WORK REQUEST. Write out the line that contains "Flagship gehört zu", then every following line to the end of the records below, with no other lines and no changes.

RECORDS TO USE.
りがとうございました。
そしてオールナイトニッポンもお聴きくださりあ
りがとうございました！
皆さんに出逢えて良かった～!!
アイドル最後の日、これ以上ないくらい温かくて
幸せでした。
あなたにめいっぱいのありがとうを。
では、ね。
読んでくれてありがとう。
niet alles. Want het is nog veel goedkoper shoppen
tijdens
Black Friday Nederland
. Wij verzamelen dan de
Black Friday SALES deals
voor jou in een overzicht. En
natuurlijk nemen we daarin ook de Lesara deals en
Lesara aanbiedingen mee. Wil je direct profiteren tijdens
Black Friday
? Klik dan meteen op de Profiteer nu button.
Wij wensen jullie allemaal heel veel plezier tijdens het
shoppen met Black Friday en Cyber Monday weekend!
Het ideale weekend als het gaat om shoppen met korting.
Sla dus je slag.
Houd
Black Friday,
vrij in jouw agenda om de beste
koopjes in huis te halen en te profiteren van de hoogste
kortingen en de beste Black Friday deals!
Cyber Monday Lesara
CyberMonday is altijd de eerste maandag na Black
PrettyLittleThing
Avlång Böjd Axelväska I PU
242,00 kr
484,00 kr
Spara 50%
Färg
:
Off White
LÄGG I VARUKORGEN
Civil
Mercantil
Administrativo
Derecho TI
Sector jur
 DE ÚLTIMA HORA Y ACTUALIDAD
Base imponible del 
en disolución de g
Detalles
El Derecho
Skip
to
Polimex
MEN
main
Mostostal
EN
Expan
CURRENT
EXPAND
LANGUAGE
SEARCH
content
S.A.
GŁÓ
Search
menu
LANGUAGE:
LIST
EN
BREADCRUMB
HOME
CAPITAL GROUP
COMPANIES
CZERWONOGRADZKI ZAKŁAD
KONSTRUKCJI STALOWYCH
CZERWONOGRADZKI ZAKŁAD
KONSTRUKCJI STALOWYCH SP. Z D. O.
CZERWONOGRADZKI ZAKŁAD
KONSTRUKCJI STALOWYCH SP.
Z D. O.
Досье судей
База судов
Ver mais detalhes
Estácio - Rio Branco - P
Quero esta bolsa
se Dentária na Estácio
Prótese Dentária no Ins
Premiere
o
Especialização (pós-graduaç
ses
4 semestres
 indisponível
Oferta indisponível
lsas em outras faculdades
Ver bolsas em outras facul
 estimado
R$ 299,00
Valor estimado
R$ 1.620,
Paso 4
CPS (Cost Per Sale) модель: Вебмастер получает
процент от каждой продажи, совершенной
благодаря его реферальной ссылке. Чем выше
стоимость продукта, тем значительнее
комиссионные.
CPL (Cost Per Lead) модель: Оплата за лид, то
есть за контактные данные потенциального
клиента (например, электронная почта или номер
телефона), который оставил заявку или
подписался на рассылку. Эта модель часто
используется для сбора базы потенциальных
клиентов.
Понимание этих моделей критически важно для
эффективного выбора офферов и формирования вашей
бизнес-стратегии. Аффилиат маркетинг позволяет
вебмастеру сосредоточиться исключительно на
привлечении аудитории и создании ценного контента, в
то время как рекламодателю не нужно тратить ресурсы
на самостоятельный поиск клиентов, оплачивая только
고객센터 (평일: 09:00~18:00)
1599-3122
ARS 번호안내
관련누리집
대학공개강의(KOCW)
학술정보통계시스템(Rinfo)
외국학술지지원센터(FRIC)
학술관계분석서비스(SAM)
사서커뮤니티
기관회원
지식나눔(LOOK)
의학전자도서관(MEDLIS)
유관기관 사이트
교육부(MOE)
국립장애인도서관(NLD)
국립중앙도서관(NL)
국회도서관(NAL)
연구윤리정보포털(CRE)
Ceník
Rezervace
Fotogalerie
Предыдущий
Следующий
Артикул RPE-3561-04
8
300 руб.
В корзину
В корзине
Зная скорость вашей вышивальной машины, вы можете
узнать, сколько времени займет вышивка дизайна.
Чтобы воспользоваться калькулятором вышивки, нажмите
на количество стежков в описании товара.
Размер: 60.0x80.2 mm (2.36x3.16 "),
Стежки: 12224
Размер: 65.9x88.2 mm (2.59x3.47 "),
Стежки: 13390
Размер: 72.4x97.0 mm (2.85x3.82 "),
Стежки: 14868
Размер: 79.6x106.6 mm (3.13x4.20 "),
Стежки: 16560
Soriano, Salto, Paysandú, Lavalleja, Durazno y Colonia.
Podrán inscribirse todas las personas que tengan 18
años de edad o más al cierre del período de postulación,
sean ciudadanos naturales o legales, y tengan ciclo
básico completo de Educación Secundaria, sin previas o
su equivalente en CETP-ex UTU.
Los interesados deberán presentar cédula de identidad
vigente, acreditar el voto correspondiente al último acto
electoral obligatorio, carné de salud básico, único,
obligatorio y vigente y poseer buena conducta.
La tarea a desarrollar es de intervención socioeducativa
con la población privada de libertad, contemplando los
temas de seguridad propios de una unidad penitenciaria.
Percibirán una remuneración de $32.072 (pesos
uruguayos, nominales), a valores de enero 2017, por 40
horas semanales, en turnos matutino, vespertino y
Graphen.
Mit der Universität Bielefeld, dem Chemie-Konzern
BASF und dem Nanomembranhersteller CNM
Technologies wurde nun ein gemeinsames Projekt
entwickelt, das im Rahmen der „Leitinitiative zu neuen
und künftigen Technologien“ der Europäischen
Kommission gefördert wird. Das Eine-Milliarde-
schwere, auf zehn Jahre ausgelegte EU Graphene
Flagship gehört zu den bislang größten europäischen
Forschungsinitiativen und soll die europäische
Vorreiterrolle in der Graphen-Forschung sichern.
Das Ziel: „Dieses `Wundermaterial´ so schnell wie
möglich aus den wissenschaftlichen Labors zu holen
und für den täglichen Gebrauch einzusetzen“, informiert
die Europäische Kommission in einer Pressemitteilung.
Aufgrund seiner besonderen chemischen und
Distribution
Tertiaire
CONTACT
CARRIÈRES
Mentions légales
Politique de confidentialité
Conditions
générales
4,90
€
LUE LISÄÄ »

REPLY.
Flagship gehört zu den bislang größten europäischen
Forschungsinitiativen und soll die europäische
Vorreiterrolle in der Graphen-Forschung sichern.
Das Ziel: „Dieses `Wundermaterial´ so schnell wie
möglich aus den wissenschaftlichen Labors zu holen
und für den täglichen Gebrauch einzusetzen“, informiert
die Europäische Kommission in einer Pressemitteilung.
Aufgrund seiner besonderen chemischen und
Distribution
Tertiaire
CONTACT
CARRIÈRES
Mentions légales
Politique de confidentialité
Conditions
générales
4,90
€
LUE LISÄÄ »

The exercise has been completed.